[Work request] Every line that holds the word "lines" needs to be copied from the data below.

[Collected data entries]
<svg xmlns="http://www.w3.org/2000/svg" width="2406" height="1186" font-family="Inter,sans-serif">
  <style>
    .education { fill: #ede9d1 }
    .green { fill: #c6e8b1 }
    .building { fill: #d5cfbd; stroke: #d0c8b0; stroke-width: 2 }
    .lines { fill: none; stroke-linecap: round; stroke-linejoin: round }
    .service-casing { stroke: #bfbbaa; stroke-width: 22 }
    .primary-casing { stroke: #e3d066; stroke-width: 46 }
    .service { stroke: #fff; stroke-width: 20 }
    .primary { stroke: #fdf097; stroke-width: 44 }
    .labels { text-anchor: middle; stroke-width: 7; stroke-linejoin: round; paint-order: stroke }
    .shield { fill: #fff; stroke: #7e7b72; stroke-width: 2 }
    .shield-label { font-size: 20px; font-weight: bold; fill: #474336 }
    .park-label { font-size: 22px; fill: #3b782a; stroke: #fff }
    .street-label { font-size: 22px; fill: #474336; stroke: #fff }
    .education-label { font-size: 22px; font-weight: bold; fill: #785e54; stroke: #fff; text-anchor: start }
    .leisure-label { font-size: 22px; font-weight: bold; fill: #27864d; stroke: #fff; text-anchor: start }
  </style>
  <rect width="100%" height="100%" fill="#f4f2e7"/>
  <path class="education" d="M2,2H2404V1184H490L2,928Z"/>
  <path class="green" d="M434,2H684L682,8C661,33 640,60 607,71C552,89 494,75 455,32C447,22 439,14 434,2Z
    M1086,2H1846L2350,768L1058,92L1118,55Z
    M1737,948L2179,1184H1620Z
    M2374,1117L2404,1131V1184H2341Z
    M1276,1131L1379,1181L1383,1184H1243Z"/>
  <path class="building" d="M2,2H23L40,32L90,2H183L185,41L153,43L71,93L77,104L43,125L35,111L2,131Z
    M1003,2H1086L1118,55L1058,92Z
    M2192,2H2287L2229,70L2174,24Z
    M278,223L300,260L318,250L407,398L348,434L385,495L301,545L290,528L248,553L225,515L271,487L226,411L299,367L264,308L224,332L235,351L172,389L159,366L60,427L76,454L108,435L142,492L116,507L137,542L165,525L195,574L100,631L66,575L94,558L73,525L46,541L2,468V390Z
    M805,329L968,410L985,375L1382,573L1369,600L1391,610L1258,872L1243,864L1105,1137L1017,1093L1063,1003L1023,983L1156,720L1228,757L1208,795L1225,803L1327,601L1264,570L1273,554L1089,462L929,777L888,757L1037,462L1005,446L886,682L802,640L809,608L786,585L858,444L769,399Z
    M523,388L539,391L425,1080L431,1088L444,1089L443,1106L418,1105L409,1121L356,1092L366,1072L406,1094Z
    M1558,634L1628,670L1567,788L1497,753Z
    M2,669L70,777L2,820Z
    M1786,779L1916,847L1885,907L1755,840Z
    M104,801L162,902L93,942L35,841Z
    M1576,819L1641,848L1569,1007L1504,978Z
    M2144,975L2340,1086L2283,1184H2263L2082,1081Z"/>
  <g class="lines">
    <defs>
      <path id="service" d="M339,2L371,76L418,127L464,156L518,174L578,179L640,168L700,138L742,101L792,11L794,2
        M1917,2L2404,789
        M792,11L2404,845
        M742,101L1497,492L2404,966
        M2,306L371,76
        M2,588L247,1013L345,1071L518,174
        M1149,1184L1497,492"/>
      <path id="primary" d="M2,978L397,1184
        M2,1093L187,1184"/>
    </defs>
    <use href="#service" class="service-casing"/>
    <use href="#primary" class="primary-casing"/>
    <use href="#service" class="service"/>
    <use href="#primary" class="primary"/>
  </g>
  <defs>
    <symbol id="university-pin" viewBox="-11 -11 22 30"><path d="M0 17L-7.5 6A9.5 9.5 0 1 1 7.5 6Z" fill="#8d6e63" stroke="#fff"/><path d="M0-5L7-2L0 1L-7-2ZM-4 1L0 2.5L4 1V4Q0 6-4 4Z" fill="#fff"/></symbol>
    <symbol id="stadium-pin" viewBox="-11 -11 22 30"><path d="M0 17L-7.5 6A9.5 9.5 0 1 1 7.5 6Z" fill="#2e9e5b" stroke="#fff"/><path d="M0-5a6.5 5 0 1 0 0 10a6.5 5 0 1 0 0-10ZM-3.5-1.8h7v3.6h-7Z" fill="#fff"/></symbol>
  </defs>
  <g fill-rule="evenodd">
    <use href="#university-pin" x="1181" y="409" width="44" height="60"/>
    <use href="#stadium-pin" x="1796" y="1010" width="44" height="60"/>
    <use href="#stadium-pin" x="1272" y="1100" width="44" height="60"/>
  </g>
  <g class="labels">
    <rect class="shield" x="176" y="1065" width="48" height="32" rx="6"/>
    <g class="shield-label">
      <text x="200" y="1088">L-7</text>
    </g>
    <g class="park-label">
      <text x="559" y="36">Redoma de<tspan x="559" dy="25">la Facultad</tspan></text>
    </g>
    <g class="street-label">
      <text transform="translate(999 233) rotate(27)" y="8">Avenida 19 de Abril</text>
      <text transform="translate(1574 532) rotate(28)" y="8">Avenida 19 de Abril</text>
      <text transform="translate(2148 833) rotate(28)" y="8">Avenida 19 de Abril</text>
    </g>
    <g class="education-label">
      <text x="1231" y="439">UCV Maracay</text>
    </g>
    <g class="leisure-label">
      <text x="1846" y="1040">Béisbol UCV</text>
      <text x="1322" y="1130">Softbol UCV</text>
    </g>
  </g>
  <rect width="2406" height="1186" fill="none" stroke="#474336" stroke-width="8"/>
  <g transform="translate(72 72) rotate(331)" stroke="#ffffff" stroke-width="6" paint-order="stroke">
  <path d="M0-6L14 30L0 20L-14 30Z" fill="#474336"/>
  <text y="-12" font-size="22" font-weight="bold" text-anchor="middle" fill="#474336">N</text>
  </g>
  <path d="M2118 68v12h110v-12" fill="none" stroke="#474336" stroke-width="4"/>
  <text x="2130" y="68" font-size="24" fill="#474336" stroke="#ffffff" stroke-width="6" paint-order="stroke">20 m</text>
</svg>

[Final answer]
    .lines { fill: none; stroke-linecap: round; stroke-linejoin: round }
  <g class="lines">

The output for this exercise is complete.